▶ [Assignment] Restate all the data exactly, so that each line is the same as before.

▶ [Collected data]

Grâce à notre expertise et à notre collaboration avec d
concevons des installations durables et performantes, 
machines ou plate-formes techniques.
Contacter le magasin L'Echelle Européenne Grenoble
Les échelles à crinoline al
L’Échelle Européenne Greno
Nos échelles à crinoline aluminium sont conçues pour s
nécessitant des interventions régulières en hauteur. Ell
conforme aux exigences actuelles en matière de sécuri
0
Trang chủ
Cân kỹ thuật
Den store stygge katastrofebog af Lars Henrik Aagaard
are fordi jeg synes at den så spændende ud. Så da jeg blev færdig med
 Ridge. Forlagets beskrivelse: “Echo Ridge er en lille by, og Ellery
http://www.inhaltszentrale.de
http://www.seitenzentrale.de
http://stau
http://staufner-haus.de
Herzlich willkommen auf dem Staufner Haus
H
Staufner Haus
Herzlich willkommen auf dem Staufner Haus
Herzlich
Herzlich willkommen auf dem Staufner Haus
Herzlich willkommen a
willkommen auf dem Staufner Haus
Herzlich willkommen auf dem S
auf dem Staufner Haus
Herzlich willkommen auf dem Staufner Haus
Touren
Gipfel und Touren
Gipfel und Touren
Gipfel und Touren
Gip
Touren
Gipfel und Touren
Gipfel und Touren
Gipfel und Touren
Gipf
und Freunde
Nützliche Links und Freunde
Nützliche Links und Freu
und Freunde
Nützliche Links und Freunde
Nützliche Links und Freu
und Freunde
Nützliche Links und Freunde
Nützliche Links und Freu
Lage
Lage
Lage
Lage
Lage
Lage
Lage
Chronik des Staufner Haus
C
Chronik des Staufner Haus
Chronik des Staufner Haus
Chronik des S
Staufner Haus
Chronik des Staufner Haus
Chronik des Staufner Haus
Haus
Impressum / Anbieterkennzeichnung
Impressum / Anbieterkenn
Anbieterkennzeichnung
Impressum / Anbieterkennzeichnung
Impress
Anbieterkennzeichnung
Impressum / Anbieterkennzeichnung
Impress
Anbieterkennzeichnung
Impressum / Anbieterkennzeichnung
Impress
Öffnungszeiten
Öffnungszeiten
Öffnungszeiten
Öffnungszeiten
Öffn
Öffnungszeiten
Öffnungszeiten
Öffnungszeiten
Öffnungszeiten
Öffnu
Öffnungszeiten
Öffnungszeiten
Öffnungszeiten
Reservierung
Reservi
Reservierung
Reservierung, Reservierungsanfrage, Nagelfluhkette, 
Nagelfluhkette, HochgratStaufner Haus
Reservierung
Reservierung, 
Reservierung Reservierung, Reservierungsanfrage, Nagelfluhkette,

▶ [Solved exercise]
Grâce à notre expertise et à notre collaboration avec d
concevons des installations durables et performantes, 
machines ou plate-formes techniques.
Contacter le magasin L'Echelle Européenne Grenoble
Les échelles à crinoline al
L’Échelle Européenne Greno
Nos échelles à crinoline aluminium sont conçues pour s
nécessitant des interventions régulières en hauteur. Ell
conforme aux exigences actuelles en matière de sécuri
0
Trang chủ
Cân kỹ thuật
Den store stygge katastrofebog af Lars Henrik Aagaard
are fordi jeg synes at den så spændende ud. Så da jeg blev færdig med
 Ridge. Forlagets beskrivelse: “Echo Ridge er en lille by, og Ellery
http://www.inhaltszentrale.de
http://www.seitenzentrale.de
http://stau
http://staufner-haus.de
Herzlich willkommen auf dem Staufner Haus
H
Staufner Haus
Herzlich willkommen auf dem Staufner Haus
Herzlich
Herzlich willkommen auf dem Staufner Haus
Herzlich willkommen a
willkommen auf dem Staufner Haus
Herzlich willkommen auf dem S
auf dem Staufner Haus
Herzlich willkommen auf dem Staufner Haus
Touren
Gipfel und Touren
Gipfel und Touren
Gipfel und Touren
Gip
Touren
Gipfel und Touren
Gipfel und Touren
Gipfel und Touren
Gipf
und Freunde
Nützliche Links und Freunde
Nützliche Links und Freu
und Freunde
Nützliche Links und Freunde
Nützliche Links und Freu
und Freunde
Nützliche Links und Freunde
Nützliche Links und Freu
Lage
Lage
Lage
Lage
Lage
Lage
Lage
Chronik des Staufner Haus
C
Chronik des Staufner Haus
Chronik des Staufner Haus
Chronik des S
Staufner Haus
Chronik des Staufner Haus
Chronik des Staufner Haus
Haus
Impressum / Anbieterkennzeichnung
Impressum / Anbieterkenn
Anbieterkennzeichnung
Impressum / Anbieterkennzeichnung
Impress
Anbieterkennzeichnung
Impressum / Anbieterkennzeichnung
Impress
Anbieterkennzeichnung
Impressum / Anbieterkennzeichnung
Impress
Öffnungszeiten
Öffnungszeiten
Öffnungszeiten
Öffnungszeiten
Öffn
Öffnungszeiten
Öffnungszeiten
Öffnungszeiten
Öffnungszeiten
Öffnu
Öffnungszeiten
Öffnungszeiten
Öffnungszeiten
Reservierung
Reservi
Reservierung
Reservierung, Reservierungsanfrage, Nagelfluhkette, 
Nagelfluhkette, HochgratStaufner Haus
Reservierung
Reservierung, 
Reservierung Reservierung, Reservierungsanfrage, Nagelfluhkette,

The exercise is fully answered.